Give back, unchanged, the line containing "аметр среза" and every line after it up to the end of the listing.

Material for this task:

►

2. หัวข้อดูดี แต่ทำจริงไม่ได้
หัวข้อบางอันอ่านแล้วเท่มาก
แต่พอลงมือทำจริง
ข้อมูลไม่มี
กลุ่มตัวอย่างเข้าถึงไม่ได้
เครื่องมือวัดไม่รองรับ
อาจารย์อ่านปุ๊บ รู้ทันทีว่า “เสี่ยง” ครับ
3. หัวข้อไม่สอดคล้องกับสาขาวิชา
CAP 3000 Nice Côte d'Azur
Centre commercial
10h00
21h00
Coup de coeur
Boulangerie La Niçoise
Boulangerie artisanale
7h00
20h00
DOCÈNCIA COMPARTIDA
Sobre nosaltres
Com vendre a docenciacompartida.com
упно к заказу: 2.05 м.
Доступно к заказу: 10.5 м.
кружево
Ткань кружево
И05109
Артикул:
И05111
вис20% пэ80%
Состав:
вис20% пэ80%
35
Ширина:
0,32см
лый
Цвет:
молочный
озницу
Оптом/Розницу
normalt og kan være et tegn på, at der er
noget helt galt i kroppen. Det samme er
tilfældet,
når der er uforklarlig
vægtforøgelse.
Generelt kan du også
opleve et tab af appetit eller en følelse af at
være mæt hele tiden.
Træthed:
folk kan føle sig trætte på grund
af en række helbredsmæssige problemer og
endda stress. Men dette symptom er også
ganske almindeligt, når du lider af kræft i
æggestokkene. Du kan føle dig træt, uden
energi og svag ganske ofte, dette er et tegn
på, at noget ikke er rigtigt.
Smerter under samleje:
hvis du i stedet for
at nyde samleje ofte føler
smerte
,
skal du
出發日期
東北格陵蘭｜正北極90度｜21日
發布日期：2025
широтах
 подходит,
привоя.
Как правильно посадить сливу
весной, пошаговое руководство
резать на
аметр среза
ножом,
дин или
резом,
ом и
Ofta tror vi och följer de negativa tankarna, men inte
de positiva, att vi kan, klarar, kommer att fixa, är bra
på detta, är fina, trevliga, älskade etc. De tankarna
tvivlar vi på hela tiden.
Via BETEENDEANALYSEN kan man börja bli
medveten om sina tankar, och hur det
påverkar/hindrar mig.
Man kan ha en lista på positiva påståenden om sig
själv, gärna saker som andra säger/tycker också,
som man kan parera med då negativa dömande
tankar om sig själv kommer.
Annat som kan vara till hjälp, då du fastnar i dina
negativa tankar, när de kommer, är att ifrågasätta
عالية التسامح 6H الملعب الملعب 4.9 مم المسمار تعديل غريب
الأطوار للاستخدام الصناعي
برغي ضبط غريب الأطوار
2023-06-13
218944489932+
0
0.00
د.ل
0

◄

Answer space:
аметр среза
ножом,
дин или
резом,
ом и
Ofta tror vi och följer de negativa tankarna, men inte
de positiva, att vi kan, klarar, kommer att fixa, är bra
på detta, är fina, trevliga, älskade etc. De tankarna
tvivlar vi på hela tiden.
Via BETEENDEANALYSEN kan man börja bli
medveten om sina tankar, och hur det
påverkar/hindrar mig.
Man kan ha en lista på positiva påståenden om sig
själv, gärna saker som andra säger/tycker också,
som man kan parera med då negativa dömande
tankar om sig själv kommer.
Annat som kan vara till hjälp, då du fastnar i dina
negativa tankar, när de kommer, är att ifrågasätta
عالية التسامح 6H الملعب الملعب 4.9 مم المسمار تعديل غريب
الأطوار للاستخدام الصناعي
برغي ضبط غريب الأطوار
2023-06-13
218944489932+
0
0.00
د.ل
0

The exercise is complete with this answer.